Corinne, ça allait encore. Il avait son visage intégré au fin fond de son cerveau. Image indélébile et durable. Mais, les autres, parfois, il les oubliait. Parfois, il disait – Bonjour Madame, à sa femme. Celle-ci affichait une mine si triste qu’il se disait qu’il avait encore gaffé, qu’il s’était encore planté. – Merde ! Pourtant, il faisait d’énormes efforts pour se rappeler, mais sa mémoire partait en biberine. Ses idées et ses souvenirs fuyaient derrière lui à plus de deux cent à l’heure et il ne pouvait plus freiner.

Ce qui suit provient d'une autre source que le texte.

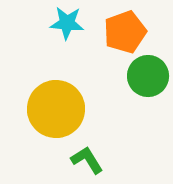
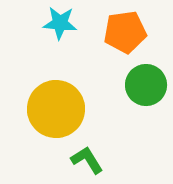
cyan star: moved 7 px left
orange pentagon: rotated 12 degrees clockwise
green circle: moved 2 px left, 9 px down
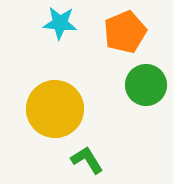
orange pentagon: rotated 15 degrees counterclockwise
yellow circle: moved 1 px left
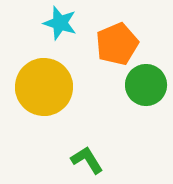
cyan star: rotated 12 degrees clockwise
orange pentagon: moved 8 px left, 12 px down
yellow circle: moved 11 px left, 22 px up
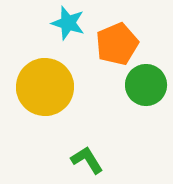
cyan star: moved 8 px right
yellow circle: moved 1 px right
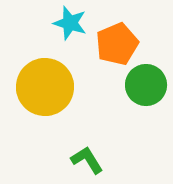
cyan star: moved 2 px right
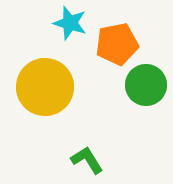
orange pentagon: rotated 12 degrees clockwise
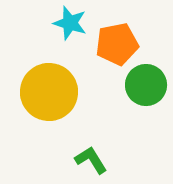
yellow circle: moved 4 px right, 5 px down
green L-shape: moved 4 px right
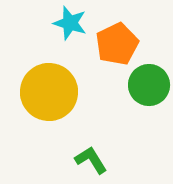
orange pentagon: rotated 15 degrees counterclockwise
green circle: moved 3 px right
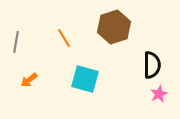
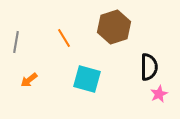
black semicircle: moved 3 px left, 2 px down
cyan square: moved 2 px right
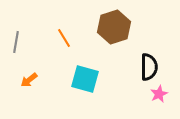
cyan square: moved 2 px left
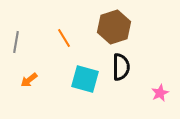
black semicircle: moved 28 px left
pink star: moved 1 px right, 1 px up
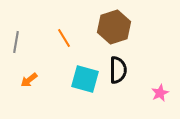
black semicircle: moved 3 px left, 3 px down
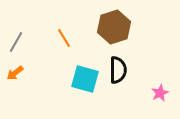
gray line: rotated 20 degrees clockwise
orange arrow: moved 14 px left, 7 px up
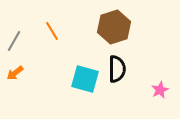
orange line: moved 12 px left, 7 px up
gray line: moved 2 px left, 1 px up
black semicircle: moved 1 px left, 1 px up
pink star: moved 3 px up
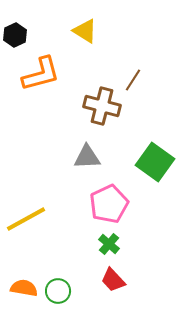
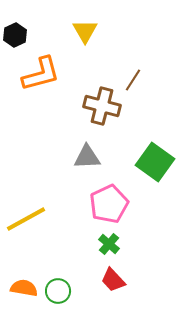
yellow triangle: rotated 28 degrees clockwise
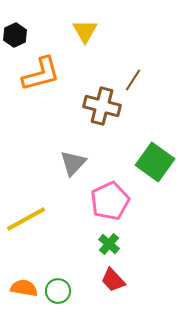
gray triangle: moved 14 px left, 6 px down; rotated 44 degrees counterclockwise
pink pentagon: moved 1 px right, 3 px up
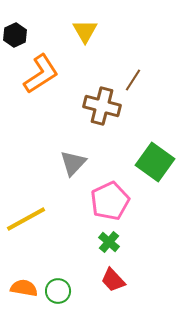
orange L-shape: rotated 18 degrees counterclockwise
green cross: moved 2 px up
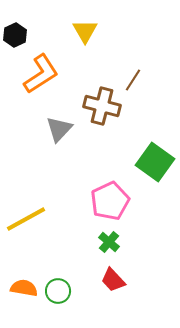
gray triangle: moved 14 px left, 34 px up
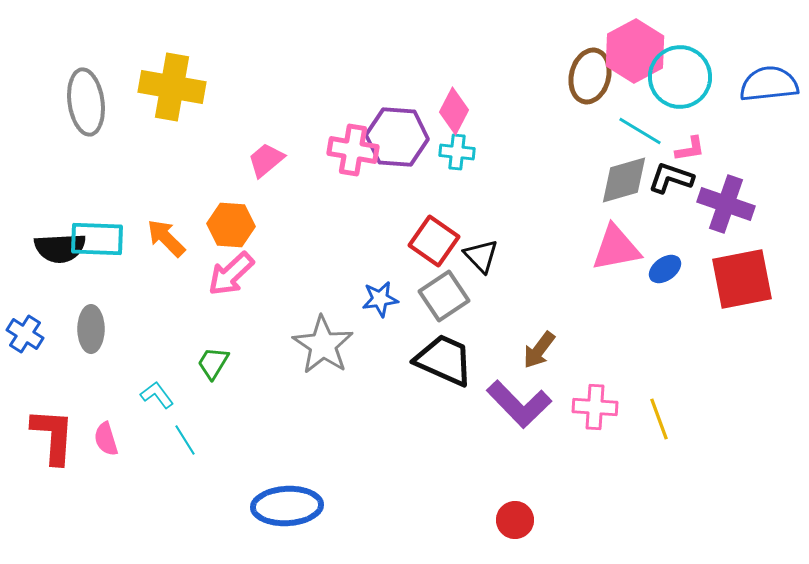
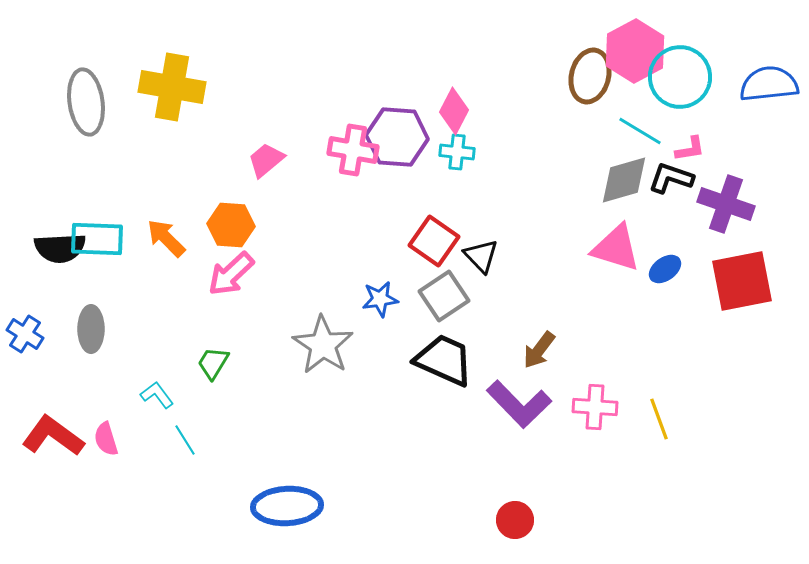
pink triangle at (616, 248): rotated 28 degrees clockwise
red square at (742, 279): moved 2 px down
red L-shape at (53, 436): rotated 58 degrees counterclockwise
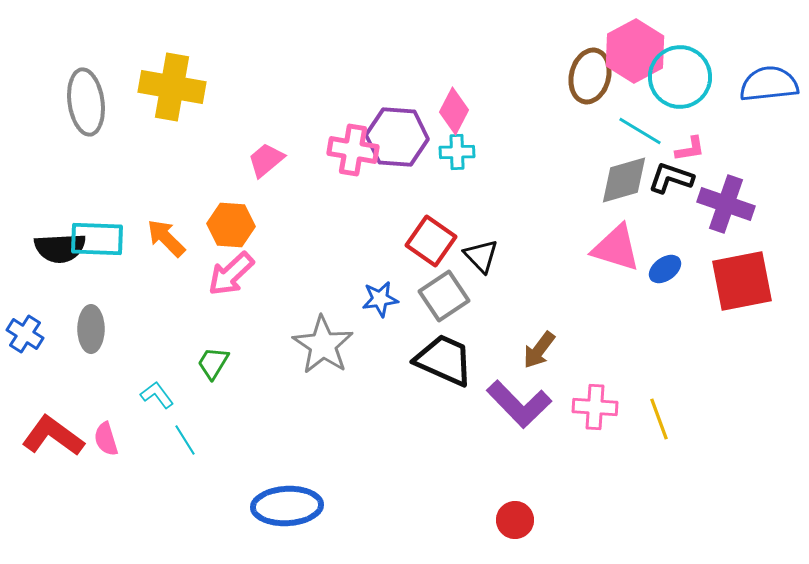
cyan cross at (457, 152): rotated 8 degrees counterclockwise
red square at (434, 241): moved 3 px left
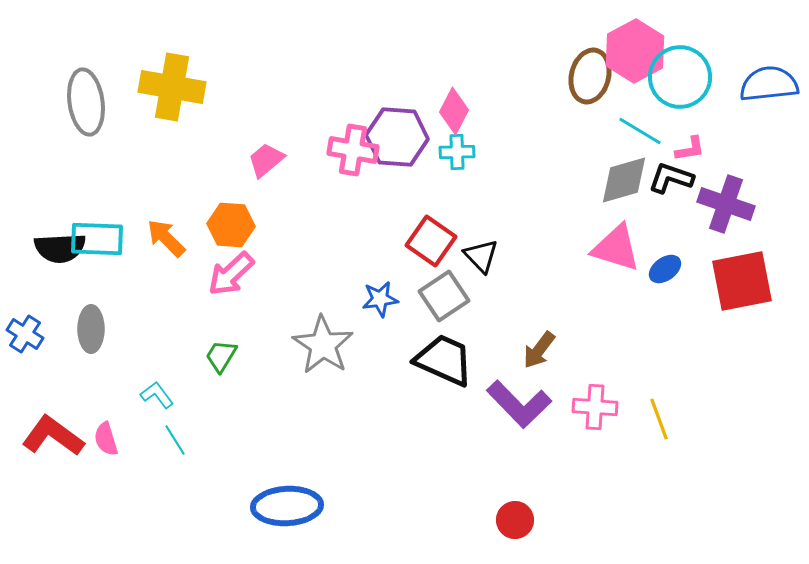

- Comment on fait, Docteur, pour arriver à conserver toutes ses facultés intactes ? Moi, je peux pas. C’est un peu comme si quelqu’un avait, tout à coup, saisi une énorme cuillère pour tout remuer et agiter là au-dedans de mon cerveau et qu’au final toutes mes cellules se retrouvent en vrac. L’intérieur de ma tête doit ressembler à la chambre de mes garçons quand ils avaient quinze ans, un innommable bordel !C’est bizarre, ça, car des fois, je me rappelle ce que je faisais avant. Avant, j’étais cadre supérieur. Bon sang ! J’avais un travail fou, un tas de responsabilités et de nombreuses personnes sous mes ordres. Je dirigeais tout un service. Et maintenant, je n’arrive même pas à garder ma chambre propre et en ordre !
Un soir, Jean-Pierre en a eu assez. Il avait emporté tout un tas de livres dans cet établissement et chaque jour, il s’astreignait à en lire quelques pages. Mais, peu à peu, les lignes lues la veille disparaissaient de sa mémoire. S’il avait eu de l’humour, il aurait pu se dire : - Pas grave ! Comme j’oublie tout, je n’en finirai jamais avec ces livres et chaque jour je les redécouvre.
Seulement, tout cela ne le faisait pas rire du tout.
Alors, Jean-Pierre a pris tous ses livres, symbole de la culture qu’il oubliait et de tout ce qu’il ne pourrait jamais plus apprendre. Il les a éparpillés sur le sol, il s’est allongé au milieu, il en a même posé sur lui comme pour en faire une couverture, il en a saisi d’autres et il s’est cramponné à eux. Stendhal, Boris Vian, Hermann Hesse, Goethe, William Blake ou Faulkner, Simone de Beauvoir ou Flaubert, Kerouac ou Alessandro Baricco restaient ses compagnons à tout jamais.
C’est ainsi que l’infirmier de nuit trouva Jean-Pierre allongé au milieu de sa chambre. Il venait de rendre son dernier soupir en essayant d’emporter avec lui, tous ces mots qui l’avaient fui.